Data supplied:

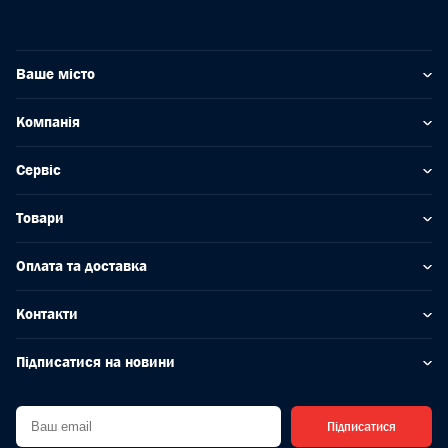
Ваше місто
Компанія
Сервіс
Товари
Оплата та доставка
Контакти
Підписатися на новини
Підписатися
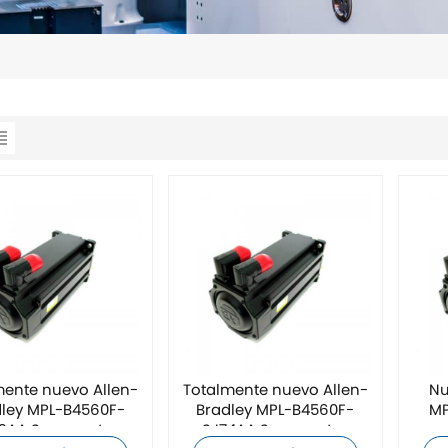
mente nuevo Allen-
Totalmente nuevo Allen-
Nu
ley MPL-B4560F-
Bradley MPL-B4560F-
MP
2AA Servomotor
SJ74AA Servomotor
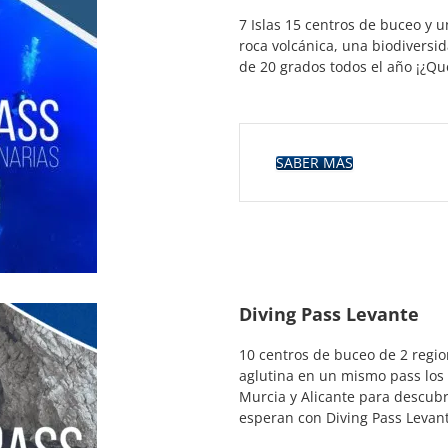
7 Islas 15 centros de buceo y 
roca volcánica, una biodiversi
de 20 grados todos el año ¡¿Q
SABER MÁS
Diving Pass Levante
10 centros de buceo de 2 regio
aglutina en un mismo pass los
Murcia y Alicante para descubr
esperan con Diving Pass Levan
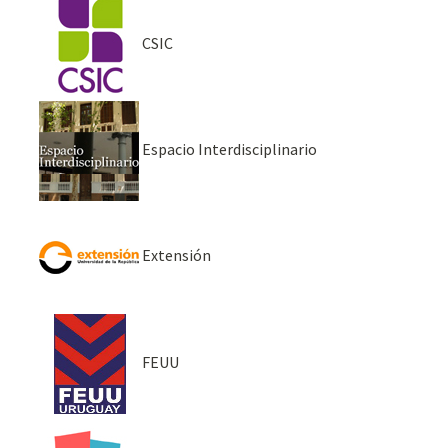
CSIC
Espacio Interdisciplinario
Extensión
FEUU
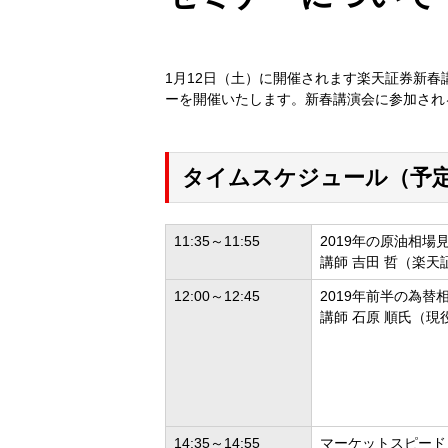
1月12日（土）に開催されます楽天証券新
ーを開催いたします。新春講演会に参加され
タイムスケジュール（予
11:35～11:55
2019年の原油相場
講師 吉田 哲（楽
12:00～12:45
2019年前半の為替
講師 石原 順氏（
14:35～14:55
マーケットスピード 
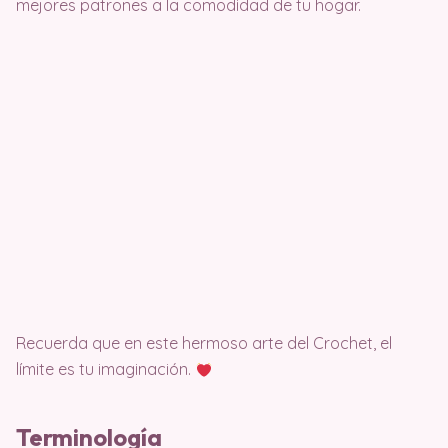
mejores patrones a la comodidad de tu hogar.
Recuerda que en este hermoso arte del Crochet, el
límite es tu imaginación.
Terminología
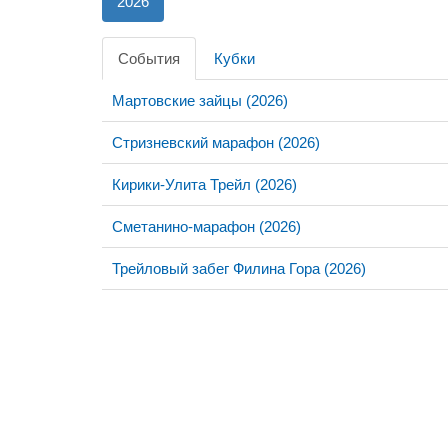
2026
События
Кубки
Мартовские зайцы (2026)
Стризневский марафон (2026)
Кирики-Улита Трейл (2026)
Сметанино-марафон (2026)
Трейловый забег Филина Гора (2026)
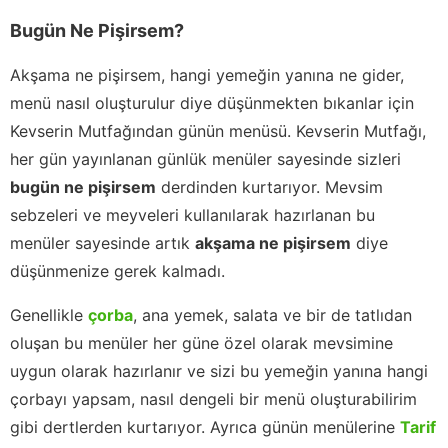
Bugün Ne Pişirsem?
Akşama ne pişirsem, hangi yemeğin yanına ne gider,
menü nasıl oluşturulur diye düşünmekten bıkanlar için
Kevserin Mutfağından günün menüsü. Kevserin Mutfağı,
her gün yayınlanan günlük menüler sayesinde sizleri
bugün ne pişirsem
derdinden kurtarıyor. Mevsim
sebzeleri ve meyveleri kullanılarak hazırlanan bu
menüler sayesinde artık
akşama ne pişirsem
diye
düşünmenize gerek kalmadı.
Genellikle
çorba
, ana yemek, salata ve bir de tatlıdan
oluşan bu menüler her güne özel olarak mevsimine
uygun olarak hazırlanır ve sizi bu yemeğin yanına hangi
çorbayı yapsam, nasıl dengeli bir menü oluşturabilirim
gibi dertlerden kurtarıyor. Ayrıca günün menülerine
Tarif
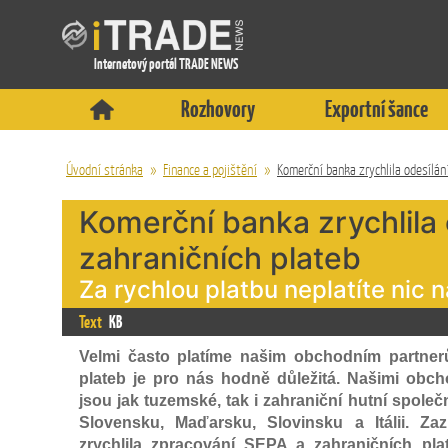
Internetový portál TRADE NEWS
Rozhovory
Exportní šance
Úvodní stránka
»
Finance a pojištění
»
Komerční banka zrychlila odesílán
Komerční banka zrychlila 
zahraničních plateb
Za rychlou platbu neplatíte nic 
Text
KB
Velmi často platíme našim obchodním partnerů
plateb je pro nás hodně důležitá. Našimi obch
jsou jak tuzemské, tak i zahraniční hutní společn
Slovensku, Maďarsku, Slovinsku a Itálii. Z
zrychlila zpracování SEPA a zahraničních pla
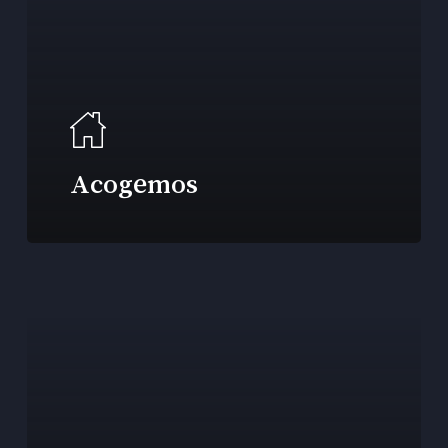
Acogemos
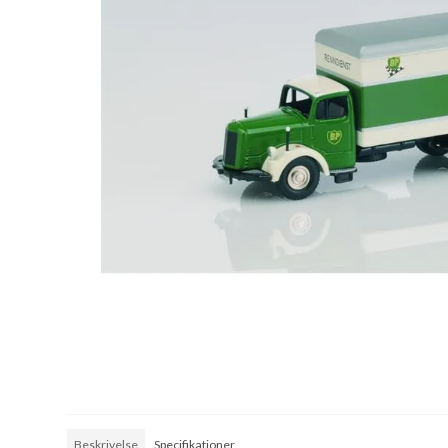
Beskrivelse
Specifikationer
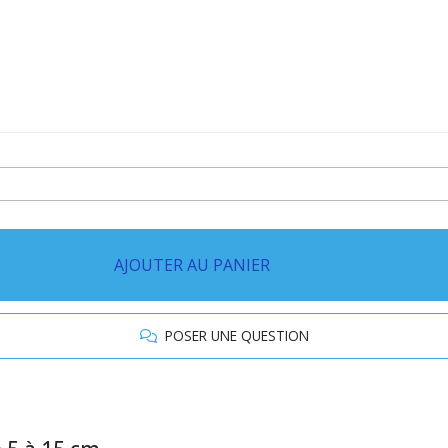
AJOUTER AU PANIER
POSER UNE QUESTION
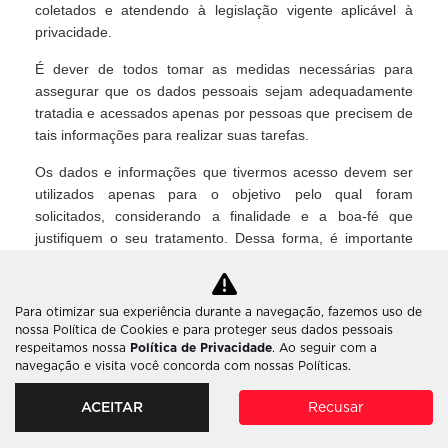
coletados e atendendo à legislação vigente aplicável à
privacidade.
É dever de todos tomar as medidas necessárias para
assegurar que os dados pessoais sejam adequadamente
tratadia e acessados apenas por pessoas que precisem de
tais informações para realizar suas tarefas.
Os dados e informações que tivermos acesso devem ser
utilizados apenas para o objetivo pelo qual foram
solicitados, considerando a finalidade e a boa-fé que
justifiquem o seu tratamento. Dessa forma, é importante
atender aos seguintes controles relacionados aos dados
coletados:
Para otimizar sua experiência durante a navegação, fazemos uso de
Obter consentimento do responsável pelos dados
nossa Política de Cookies e para proteger seus dados pessoais
quanto ao seu tratamento e uso;
respeitamos nossa
Política de Privacidade
. Ao seguir com a
Apenas solicitar dados quando forem adequados e
navegação e visita você concorda com nossas Políticas.
necessários;
Armazená-los somente o tempo necessário para atingir
ACEITAR
Recusar
a finalidade da coleta;
Ser claro e transparente quanto a finalidade do seu uso;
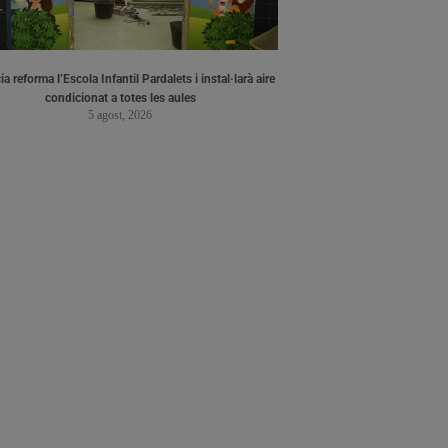
a reforma l’Escola Infantil Pardalets i instal·larà aire
condicionat a totes les aules
5 agost, 2026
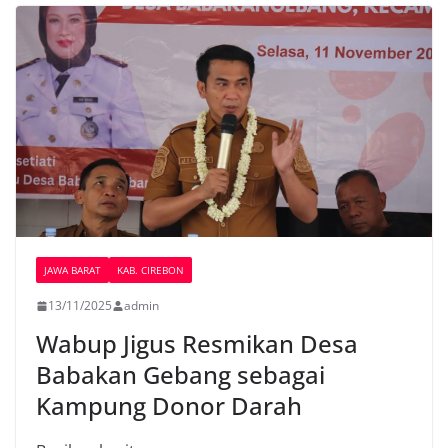
JAWA BARAT
KAB. CIREBON
13/11/2025
admin
Wabup Jigus Resmikan Desa
Babakan Gebang sebagai
Kampung Donor Darah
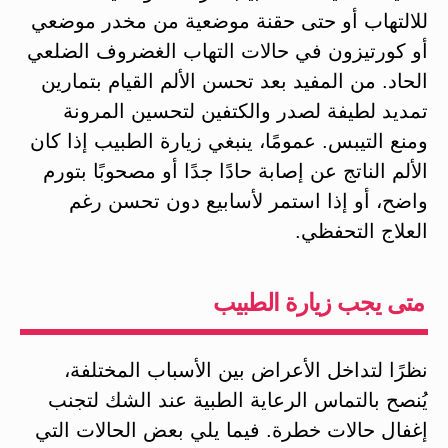
للالتهاب أو حتى حقنة موضعية من مخدر موضعي
أو كورتيزون في حالات التهاب الغضروف الضلعي
الحاد. من المفيد بعد تحسن الألم القيام بتمارين
تمديد لطيفة لصدر والكتفين لتحسين المرونة
ومنع التيبس. عمومًا، ينبغي زيارة الطبيب إذا كان
الألم الناتج عن إصابة حادًا جدًا أو مصحوبًا بتورم
واضح، أو إذا استمر لأسابيع دون تحسن رغم
العلاج التحفظي.
متى يجب زيارة الطبيب
نظرًا لتداخل الأعراض بين الأسباب المختلفة،
يُنصح بالتماس الرعاية الطبية عند الشك لتجنب
إغفال حالات خطرة. فيما يلي بعض الحالات التي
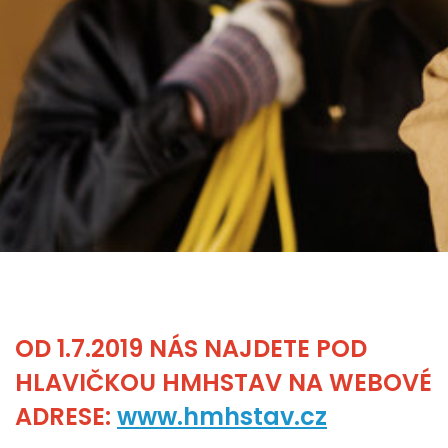
OD 1.7.2019 NÁS NAJDETE POD
HLAVIČKOU HMHSTAV NA WEBOVÉ
ADRESE:
www.hmhstav.cz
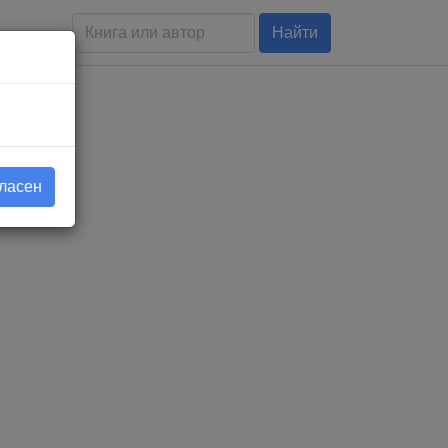
Найти
гласен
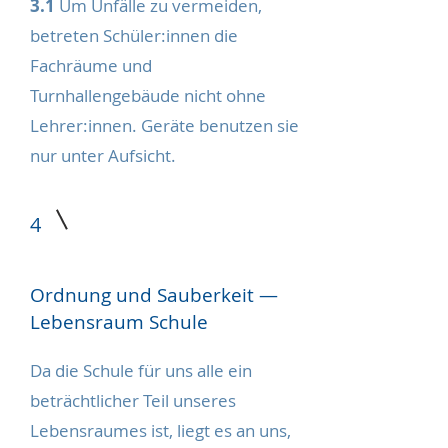
3.1
Um Unfälle zu vermeiden,
betreten Schüler:innen die
Fachräume und
Turnhallengebäude nicht ohne
Lehrer:innen. Geräte benutzen sie
nur unter Aufsicht.
4
Ordnung und Sauberkeit —
Lebensraum Schule
Da die Schule für uns alle ein
beträchtlicher Teil unseres
Lebensraumes ist, liegt es an uns,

Required work: Write out word for word the lines above that run from the one with "Diving Pass Levante" to the one with "POSER UNE QUESTION". Include both end lines; exclude the images.

Completed exercise:
Diving Pass Levante
10 centros de buceo de 2 regio
aglutina en un mismo pass los
Murcia y Alicante para descubr
esperan con Diving Pass Levan
CSIC
Espacio Interdisciplinario
Extensión
FEUU
1月12日（土）に開催されます楽天証券新
ーを開催いたします。新春講演会に参加され
タイムスケジュール（予
11:35～11:55
2019年の原油相場
講師 吉田 哲（楽
12:00～12:45
2019年前半の為替
講師 石原 順氏（
14:35～14:55
マーケットスピード 
mejores patrones a la comodidad de tu hogar.
Recuerda que en este hermoso arte del Crochet, el
límite es tu imaginación.
Terminología
2026
События
Кубки
Мартовские зайцы (2026)
Стризневский марафон (2026)
Кирики-Улита Трейл (2026)
Сметанино-марафон (2026)
Трейловый забег Филина Гора (2026)
Bugün Ne Pişirsem?
Akşama ne pişirsem, hangi yemeğin yanına ne gider,
menü nasıl oluşturulur diye düşünmekten bıkanlar için
Kevserin Mutfağından günün menüsü. Kevserin Mutfağı,
her gün yayınlanan günlük menüler sayesinde sizleri
bugün ne pişirsem
derdinden kurtarıyor. Mevsim
sebzeleri ve meyveleri kullanılarak hazırlanan bu
menüler sayesinde artık
akşama ne pişirsem
diye
düşünmenize gerek kalmadı.
Genellikle
çorba
, ana yemek, salata ve bir de tatlıdan
oluşan bu menüler her güne özel olarak mevsimine
uygun olarak hazırlanır ve sizi bu yemeğin yanına hangi
çorbayı yapsam, nasıl dengeli bir menü oluşturabilirim
gibi dertlerden kurtarıyor. Ayrıca günün menülerine
Tarif
Internetový portál TRADE NEWS
Rozhovory
Exportní šance
Úvodní stránka
»
Finance a pojištění
»
Komerční banka zrychlila odesílán
Komerční banka zrychlila 
zahraničních plateb
Za rychlou platbu neplatíte nic 
Text
KB
Velmi často platíme našim obchodním partnerů
plateb je pro nás hodně důležitá. Našimi obch
jsou jak tuzemské, tak i zahraniční hutní společn
Slovensku, Maďarsku, Slovinsku a Itálii. Z
zrychlila zpracování SEPA a zahraničních pla
Acogemos
Beskrivelse
Specifikationer
AJOUTER AU PANIER
POSER UNE QUESTION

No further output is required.